La ruta recorre lugares como Barciela, Cesar y Pousada, entre otros


Por supuesto que las nuevas perimetraciones limitan las posibilidades de salir a respirar aire puro en lugares seguros. Pero a la vez hay que tomarlas como un aliciente para descubrir esos lugares seguros en el municipio donde uno vive. Así, los compostelanos disponen al este de terrenos que quizás ni los nombres les suenen a muchos, como Barciela o Cesar (sin tilde; Cezar, en algunos mapas). Y tienen su encanto.

Para comprobarlo se coge la carretera nacional a A Coruña (no la autopista, porque se saldría del perímetro), y justo antes de acceder al puente que salva el río Tambre se elige un desvío estrecho a la derecha, entre las viviendas. Una estrechez que solo se reduce a ese tramo inicial.

A poco más de cien metros queda, a la derecha, el excelente cruceiro y la iglesia de Barciela, un ejemplar ecléctico levantado en 1917. Por ahí pasaba el Camiño Inglés hasta que Patrimonio de la Xunta tuvo la insólita idea de desviarlo por pistas modernas. Pero esa es otra historia.

El asfalto continúa ascendiendo si bien sin grandes pendientes, y llega a una zona amesetada tras pasar una aldea con el nombre de Benavente, topónimo que tiene que ver con el zamorano, mucho más conocido.
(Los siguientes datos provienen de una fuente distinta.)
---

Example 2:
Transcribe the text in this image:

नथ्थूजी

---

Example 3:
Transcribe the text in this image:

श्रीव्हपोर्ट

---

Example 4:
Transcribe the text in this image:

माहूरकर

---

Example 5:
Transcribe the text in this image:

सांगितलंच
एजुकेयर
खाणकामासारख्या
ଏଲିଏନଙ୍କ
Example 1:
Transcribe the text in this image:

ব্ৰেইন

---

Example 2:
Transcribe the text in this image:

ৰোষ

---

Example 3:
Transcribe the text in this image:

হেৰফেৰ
Quizás sea un mero traslado del nombre, pero lo que sí es seguro es que significa lo mismo: lugar bien nacido, o bien venido.

Pequeños núcleos de casas aquí y allá esperan al viajero, que deberá fijarse en la señal que indica que apartándose a la izquierda se accede a iglesia de Santa María de Cesar, muy distinta de la anterior, una obra tradicional del mundo rural gallego con su única nave y una estructura que recuerda los tiempos del barroco, aunque sin la decoración característica de este.
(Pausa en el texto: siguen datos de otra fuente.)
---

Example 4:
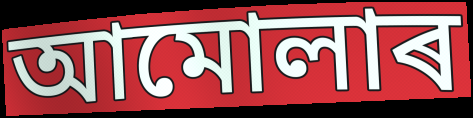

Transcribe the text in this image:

আমোলাৰ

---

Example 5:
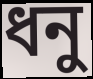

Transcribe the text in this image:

ধনু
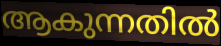
ആകുന്നതിൽ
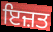
ਇਜ਼ਤ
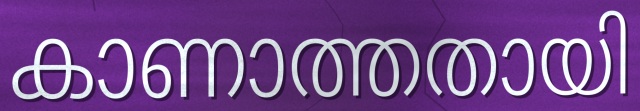
കാണാത്തതായി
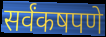
सर्वंकषपणे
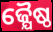
ଜ୍ଯୈଷ୍ଠ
Las viviendas que abren sus puertas un poco más arriba, a dos centenares de metros, son O Castro. ¿Y la aldea prehistórica, que sin duda cristianiza ese templo? No se ve por ninguna parte, y la gran repoblación de pinos y sobre todo eucaliptos todavía dificulta más la identificación. Así que hay que seguir subiendo buscando la aldea de Pousada. Puede hacerse en coche, sin más, pero también es buen momento y lugar para caminar, y en pocas palabras se describen esos casi dos kilómetros y medio: desde la iglesia primer desvío a la derecha (se pasa por O Castro y Torre). Donde muere esa pista, a la izquierda para meterse descendiendo por tierra (hay un tramo con firme malo); luego segunda a la derecha; primera a la izquierda; donde muere, a la derecha, y primera a la izquierda, ante las casas de Pousada. Prosaico, pero útil.
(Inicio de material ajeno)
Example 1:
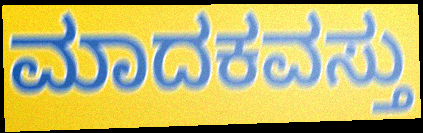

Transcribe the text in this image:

ಮಾದಕವಸ್ತು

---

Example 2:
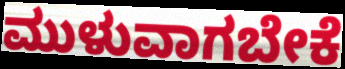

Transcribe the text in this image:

ಮುಳುವಾಗಬೇಕೆ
El viajero ha llegado a una pista muy larga que constituye el límite de Santiago. Debe tirar a la izquierda y a los 400 metros se halla en lo más alto. Ahí estuvo el castro. Hoy no se ven sus estructuras, mutiladas sin duda por la pista y las repoblaciones. Pero la tranquilidad del lugar no se la quita nadie. Ahí no hay coronavirus que llegue.